Thomas C. Oden’s new book The African Memory of Mark: Reassessing Early Church Tradition published by IVP arrived in my mailbox today. When I opened it my initial thought was that I didn’t have time to read a book about the tradition of Mark in Africa. While interesting no doubt to some, I have other things with which to concern myself and Mark’s traditions in Africa was not one of them.
In a pause between tasks this afternoon, I decided to pick up the book and see what it was about. Boy was I surprised! The book sizes up to be not only a very interesting read, but an important contribution to a gaping whole in many of our histories of Christian faith. I had no idea of the traditions about John Mark in Africa.

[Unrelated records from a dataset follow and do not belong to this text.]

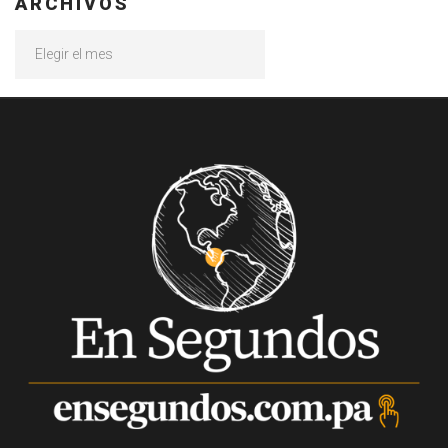
ARCHIVOS
Archivos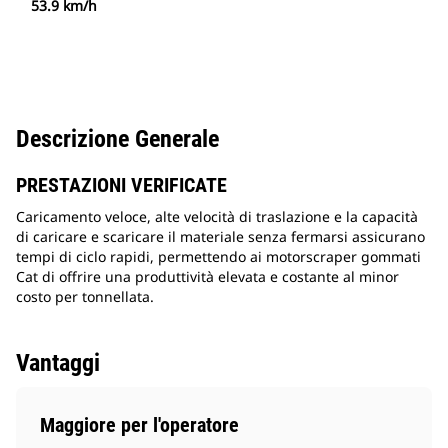
53.9 km/h
Descrizione Generale
PRESTAZIONI VERIFICATE
Caricamento veloce, alte velocità di traslazione e la capacità
di caricare e scaricare il materiale senza fermarsi assicurano
tempi di ciclo rapidi, permettendo ai motorscraper gommati
Cat di offrire una produttività elevata e costante al minor
costo per tonnellata.
Vantaggi
Maggiore per l'operatore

The African memory of Mary is an epic personal narrative. It begins with the birth and family of Mark, and their transit from Africa to Jerusalem. In traditional memory, Mark’s family, fleeing civil disorder in Africa, moved to Palestine when Mark was young, sometime during the first three decades of the first century. He had joined Peter’s mission by the early forties, and returned to Libya and Egypt in the forties or fifties to his death in the sixties (36).
Oden’s book, written not to scholars, but to interested believers, will no doubt inform us Western evangelicals of a very important part of our Christian history. A little book like this reminds me of how woefully inadequate my knowledge of the Christian faith is. It reminds me that I need to wake up every day pursuing both a wider and deeper knowledge of the Christian faith of which I believe and in which I stand.